= Johann Gustav Fischer =

German herpetologist

Johann Gustav Fischer (1 March 1819, Hamburg – 27 January 1889) was a German herpetologist.

He served as an instructor at the Johanneum in Hamburg, and was associated with the city's Naturhistorisches Museum, working extensively with its herpetological and ichthyological collections. He was the binomial author of numerous herpetological species, and has several species named in his honor:
- "Fischer's cat snake" (Toxicodryas pulverulenta), 1856.
- "Fischer's chameleon" (Kinyongia fischeri), described by Anton Reichenow in 1887.
- "Fischer's dwarf gecko" (Lygodactylus fischeri), described by George Albert Boulenger in 1890.
- "Fischer’s snail-eating snake" (Tropidodipsas fischeri), described by George Albert Boulenger in 1894.
- "Fischer's thick-toed gecko" (Pachydactylus laevigatus), 1888.

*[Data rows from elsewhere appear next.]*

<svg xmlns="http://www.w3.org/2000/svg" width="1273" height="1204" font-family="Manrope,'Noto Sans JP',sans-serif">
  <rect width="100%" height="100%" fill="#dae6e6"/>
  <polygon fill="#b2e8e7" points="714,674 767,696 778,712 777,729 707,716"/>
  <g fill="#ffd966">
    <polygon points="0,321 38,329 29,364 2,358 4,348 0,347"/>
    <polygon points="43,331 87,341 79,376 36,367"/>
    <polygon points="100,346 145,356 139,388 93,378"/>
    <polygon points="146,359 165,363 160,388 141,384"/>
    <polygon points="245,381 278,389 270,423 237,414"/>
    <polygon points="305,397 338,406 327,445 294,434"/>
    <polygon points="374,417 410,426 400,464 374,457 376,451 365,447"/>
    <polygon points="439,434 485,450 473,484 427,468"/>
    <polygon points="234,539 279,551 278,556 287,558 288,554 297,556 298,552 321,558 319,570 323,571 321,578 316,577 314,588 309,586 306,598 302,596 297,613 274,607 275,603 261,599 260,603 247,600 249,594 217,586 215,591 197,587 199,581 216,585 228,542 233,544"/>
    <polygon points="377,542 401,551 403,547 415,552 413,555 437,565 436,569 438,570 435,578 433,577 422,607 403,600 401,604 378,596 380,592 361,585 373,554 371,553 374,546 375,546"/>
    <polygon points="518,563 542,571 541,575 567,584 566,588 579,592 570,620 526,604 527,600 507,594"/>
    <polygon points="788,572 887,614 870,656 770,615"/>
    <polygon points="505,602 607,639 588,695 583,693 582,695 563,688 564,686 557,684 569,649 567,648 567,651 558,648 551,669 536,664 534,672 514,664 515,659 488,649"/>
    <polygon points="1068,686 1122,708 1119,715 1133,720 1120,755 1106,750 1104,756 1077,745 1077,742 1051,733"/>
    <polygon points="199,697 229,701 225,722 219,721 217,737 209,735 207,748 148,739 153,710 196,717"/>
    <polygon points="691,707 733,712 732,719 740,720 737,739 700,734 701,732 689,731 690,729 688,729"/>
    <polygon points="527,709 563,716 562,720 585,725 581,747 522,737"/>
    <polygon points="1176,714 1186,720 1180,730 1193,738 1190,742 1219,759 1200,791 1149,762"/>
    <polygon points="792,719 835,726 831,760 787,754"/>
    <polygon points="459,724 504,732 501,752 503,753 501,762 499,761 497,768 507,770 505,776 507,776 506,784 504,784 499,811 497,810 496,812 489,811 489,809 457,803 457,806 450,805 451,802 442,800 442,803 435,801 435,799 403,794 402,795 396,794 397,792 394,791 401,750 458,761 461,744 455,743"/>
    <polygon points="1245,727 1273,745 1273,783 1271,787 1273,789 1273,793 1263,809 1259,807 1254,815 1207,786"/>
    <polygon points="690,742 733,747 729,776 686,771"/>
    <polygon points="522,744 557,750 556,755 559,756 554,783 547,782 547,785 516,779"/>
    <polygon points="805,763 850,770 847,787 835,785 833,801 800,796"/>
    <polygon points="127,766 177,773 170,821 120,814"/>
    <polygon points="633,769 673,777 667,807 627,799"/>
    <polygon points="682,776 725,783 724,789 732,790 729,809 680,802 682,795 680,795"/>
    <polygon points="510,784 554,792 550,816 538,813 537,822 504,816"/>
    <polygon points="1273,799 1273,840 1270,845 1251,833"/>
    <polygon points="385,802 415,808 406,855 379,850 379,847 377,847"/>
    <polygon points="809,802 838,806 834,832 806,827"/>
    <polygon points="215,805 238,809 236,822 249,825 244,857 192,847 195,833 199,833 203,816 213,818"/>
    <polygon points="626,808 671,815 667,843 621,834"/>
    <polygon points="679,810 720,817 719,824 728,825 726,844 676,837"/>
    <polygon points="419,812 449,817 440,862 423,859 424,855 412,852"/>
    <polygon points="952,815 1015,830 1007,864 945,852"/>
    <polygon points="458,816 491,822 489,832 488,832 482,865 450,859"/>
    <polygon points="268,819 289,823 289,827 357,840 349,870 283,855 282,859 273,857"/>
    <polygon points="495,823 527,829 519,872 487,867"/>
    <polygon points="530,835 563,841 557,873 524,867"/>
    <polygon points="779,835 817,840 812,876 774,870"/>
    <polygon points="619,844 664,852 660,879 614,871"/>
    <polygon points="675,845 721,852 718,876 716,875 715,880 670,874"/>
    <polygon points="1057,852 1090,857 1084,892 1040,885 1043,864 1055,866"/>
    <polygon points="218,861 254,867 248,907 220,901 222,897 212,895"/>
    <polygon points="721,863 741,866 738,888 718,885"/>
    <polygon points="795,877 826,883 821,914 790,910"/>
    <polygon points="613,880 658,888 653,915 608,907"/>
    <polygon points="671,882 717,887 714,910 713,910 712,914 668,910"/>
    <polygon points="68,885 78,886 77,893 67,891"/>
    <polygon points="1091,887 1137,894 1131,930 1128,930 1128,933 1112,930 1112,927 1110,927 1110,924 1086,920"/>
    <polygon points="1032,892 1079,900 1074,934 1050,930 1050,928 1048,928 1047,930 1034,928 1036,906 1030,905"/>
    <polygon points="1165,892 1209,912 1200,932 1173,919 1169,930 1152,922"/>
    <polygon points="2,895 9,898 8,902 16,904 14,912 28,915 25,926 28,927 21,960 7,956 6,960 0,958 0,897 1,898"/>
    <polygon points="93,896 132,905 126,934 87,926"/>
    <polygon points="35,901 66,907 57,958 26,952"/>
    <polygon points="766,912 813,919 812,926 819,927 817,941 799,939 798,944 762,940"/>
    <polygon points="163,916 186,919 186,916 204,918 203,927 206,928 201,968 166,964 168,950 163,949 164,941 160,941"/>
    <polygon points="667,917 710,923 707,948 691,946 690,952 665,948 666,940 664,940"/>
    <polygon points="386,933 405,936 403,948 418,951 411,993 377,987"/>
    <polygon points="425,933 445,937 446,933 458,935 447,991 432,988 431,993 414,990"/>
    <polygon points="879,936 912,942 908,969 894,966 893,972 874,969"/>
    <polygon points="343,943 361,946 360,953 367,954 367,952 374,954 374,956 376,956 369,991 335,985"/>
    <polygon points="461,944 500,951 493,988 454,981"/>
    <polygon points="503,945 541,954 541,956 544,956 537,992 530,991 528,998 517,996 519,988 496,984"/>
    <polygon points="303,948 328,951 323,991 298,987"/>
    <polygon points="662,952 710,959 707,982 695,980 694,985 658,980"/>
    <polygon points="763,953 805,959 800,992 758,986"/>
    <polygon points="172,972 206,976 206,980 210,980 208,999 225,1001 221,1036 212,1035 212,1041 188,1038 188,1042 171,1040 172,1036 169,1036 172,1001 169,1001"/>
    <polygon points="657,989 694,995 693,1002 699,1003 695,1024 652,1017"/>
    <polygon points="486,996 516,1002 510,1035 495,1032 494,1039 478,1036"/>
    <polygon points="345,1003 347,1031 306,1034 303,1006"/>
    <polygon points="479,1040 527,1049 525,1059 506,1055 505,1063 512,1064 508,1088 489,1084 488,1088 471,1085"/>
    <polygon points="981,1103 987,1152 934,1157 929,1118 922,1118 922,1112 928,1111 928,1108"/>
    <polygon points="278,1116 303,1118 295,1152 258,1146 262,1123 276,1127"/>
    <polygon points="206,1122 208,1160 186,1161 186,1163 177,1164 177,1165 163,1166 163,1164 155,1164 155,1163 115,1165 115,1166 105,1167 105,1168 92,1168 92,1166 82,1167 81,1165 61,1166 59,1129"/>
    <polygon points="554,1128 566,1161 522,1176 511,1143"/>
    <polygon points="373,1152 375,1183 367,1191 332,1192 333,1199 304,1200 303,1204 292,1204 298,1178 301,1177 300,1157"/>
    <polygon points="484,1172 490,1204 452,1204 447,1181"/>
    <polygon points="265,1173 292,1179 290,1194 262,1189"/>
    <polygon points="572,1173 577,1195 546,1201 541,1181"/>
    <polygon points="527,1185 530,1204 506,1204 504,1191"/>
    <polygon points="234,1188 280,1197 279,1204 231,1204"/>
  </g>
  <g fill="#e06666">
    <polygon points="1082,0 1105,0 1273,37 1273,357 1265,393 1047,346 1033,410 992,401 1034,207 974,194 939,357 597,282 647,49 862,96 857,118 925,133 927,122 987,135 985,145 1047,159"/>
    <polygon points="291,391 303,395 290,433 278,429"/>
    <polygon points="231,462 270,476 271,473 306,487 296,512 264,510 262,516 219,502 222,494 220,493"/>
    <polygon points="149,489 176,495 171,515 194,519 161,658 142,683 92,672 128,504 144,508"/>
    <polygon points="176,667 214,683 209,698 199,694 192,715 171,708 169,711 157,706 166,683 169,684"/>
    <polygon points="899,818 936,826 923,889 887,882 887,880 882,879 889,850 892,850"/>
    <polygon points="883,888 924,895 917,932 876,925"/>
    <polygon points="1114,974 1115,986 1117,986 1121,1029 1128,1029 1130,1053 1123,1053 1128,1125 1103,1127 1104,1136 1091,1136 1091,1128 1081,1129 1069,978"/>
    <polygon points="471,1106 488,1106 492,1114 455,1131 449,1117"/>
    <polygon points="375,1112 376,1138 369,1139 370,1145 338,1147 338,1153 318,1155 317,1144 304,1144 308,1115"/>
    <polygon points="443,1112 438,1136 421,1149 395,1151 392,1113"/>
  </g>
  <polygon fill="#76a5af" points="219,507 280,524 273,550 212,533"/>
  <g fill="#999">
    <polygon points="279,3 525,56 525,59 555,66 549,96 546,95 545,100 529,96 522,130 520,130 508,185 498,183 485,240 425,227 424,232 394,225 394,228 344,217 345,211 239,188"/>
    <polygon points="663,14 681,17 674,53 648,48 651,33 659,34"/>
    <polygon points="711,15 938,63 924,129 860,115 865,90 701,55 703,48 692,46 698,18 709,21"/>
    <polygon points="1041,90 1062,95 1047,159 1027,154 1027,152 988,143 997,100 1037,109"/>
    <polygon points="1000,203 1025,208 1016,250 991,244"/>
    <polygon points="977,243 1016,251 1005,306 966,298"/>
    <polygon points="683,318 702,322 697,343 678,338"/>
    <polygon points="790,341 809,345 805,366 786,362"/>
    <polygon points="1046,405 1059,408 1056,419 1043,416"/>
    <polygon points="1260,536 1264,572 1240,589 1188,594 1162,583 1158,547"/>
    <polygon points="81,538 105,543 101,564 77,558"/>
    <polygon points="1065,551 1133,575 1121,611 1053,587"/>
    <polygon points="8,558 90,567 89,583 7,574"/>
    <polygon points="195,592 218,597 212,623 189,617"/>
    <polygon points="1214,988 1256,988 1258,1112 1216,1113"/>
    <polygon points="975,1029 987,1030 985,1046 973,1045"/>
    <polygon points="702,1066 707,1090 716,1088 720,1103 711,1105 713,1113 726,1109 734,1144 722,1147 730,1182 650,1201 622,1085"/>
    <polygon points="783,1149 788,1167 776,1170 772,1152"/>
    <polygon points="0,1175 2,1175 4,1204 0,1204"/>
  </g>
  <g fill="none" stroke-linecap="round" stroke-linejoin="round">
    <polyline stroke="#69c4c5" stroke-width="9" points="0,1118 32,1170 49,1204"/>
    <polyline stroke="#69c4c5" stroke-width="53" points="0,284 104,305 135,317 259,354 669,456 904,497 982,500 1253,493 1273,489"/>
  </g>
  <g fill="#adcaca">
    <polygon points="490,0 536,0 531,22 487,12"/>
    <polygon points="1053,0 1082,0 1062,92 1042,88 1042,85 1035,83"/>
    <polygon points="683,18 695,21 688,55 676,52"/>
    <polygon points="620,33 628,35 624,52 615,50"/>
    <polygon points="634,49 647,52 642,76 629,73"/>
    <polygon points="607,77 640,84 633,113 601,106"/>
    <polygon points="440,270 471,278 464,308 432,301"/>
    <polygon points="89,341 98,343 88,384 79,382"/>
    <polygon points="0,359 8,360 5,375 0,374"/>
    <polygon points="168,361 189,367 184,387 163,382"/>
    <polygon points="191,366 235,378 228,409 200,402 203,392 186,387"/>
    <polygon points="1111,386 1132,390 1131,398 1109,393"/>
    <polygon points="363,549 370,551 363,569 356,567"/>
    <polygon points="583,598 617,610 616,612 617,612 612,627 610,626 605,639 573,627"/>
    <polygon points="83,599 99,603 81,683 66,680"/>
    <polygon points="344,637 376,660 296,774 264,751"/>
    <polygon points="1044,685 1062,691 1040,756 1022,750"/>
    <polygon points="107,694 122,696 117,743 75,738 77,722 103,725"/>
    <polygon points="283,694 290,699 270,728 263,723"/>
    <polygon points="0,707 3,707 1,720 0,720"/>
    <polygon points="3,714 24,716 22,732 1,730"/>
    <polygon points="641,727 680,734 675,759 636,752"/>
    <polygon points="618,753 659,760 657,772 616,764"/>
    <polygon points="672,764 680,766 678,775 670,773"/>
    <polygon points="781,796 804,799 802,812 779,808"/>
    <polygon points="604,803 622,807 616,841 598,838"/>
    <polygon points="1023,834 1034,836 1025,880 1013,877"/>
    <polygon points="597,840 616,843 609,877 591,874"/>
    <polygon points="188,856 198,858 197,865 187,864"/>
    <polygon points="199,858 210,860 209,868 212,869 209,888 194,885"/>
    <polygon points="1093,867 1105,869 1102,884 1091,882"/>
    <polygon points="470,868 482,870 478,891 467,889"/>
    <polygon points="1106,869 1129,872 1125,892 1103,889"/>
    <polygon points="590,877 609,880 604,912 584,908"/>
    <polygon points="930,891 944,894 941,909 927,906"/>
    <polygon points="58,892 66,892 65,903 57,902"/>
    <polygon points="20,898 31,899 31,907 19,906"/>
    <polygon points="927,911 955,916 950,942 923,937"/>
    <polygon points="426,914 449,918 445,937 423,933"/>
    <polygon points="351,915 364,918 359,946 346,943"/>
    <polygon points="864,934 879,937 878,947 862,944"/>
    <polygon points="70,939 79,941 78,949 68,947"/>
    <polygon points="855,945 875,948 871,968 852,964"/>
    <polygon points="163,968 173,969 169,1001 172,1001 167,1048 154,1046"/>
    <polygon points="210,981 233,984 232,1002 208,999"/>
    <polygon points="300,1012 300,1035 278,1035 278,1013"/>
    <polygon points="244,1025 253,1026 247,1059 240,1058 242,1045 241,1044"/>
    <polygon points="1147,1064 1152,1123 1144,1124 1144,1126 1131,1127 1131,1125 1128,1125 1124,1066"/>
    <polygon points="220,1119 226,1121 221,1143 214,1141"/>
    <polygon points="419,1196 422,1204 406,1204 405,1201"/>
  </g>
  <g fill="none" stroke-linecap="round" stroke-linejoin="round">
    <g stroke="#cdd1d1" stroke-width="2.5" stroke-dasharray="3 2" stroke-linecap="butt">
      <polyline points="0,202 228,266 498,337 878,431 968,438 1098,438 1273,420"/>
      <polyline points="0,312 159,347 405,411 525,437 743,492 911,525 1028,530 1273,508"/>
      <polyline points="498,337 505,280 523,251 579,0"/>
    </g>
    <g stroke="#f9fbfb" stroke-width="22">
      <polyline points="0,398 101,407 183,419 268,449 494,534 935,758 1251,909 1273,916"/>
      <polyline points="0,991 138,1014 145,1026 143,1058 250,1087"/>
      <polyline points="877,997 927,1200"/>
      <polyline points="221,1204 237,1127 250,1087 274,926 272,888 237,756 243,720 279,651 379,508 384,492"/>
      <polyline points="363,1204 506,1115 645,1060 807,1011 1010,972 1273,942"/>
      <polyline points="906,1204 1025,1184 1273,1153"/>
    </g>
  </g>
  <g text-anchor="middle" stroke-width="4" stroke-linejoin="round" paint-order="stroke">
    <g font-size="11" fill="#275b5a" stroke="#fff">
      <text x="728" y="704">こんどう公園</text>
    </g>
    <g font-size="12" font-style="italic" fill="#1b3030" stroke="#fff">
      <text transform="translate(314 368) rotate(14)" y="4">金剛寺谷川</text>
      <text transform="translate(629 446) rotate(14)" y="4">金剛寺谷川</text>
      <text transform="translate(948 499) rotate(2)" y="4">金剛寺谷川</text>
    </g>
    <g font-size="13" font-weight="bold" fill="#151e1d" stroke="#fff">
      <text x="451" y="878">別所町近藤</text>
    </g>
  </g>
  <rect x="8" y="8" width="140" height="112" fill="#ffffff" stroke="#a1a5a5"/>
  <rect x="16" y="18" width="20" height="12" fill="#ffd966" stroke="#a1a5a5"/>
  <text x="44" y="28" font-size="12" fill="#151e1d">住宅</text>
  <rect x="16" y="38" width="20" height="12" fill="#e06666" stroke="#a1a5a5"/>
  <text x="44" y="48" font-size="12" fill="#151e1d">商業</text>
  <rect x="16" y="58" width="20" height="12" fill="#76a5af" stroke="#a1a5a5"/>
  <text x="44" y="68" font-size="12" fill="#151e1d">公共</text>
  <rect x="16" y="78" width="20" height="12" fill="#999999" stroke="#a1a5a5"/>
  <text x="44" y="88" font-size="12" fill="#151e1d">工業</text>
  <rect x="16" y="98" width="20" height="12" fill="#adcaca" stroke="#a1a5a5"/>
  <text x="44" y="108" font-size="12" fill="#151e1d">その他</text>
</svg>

In the field of ichthyology, he described the genera Sclerocottus (Cottidae) and Gymnelichthys (Zoarcidae).

==Published works==
Many of his scientific papers were published in the "Jahrbuch der Hamburgischen Wissenschaftlichen Anstalten", the "Abhandlungen aus dem Gebiete der Naturwissenschaften herausgegeben vom Naturwissenschaftlichen Verein" and the "Verhandlungen des Naturwissenschaftlichen Vereins von Hamburg-Altona". The following are some of Fischer's principal written efforts:
- Amphibiorum nudorum neurologiae specimen primum, 1843.
- Die gehirnnerven der saurier anatomisch untersucht, 1852 – Anatomical studies involving the cranial nerves of saurians.
- Anatomische abhandlungen über die perennibranchiaten und derotremen, 1864 – Anatomical notes on the perennibranchiate and derotreme.
- Ichthyologische und herpetologische Bemerkungen, 1885 – Ichthyological and herpetological comments.
- Die familie der seeschlangen systematisch beschrieben, 1886 – Family of sea snakes systematically described.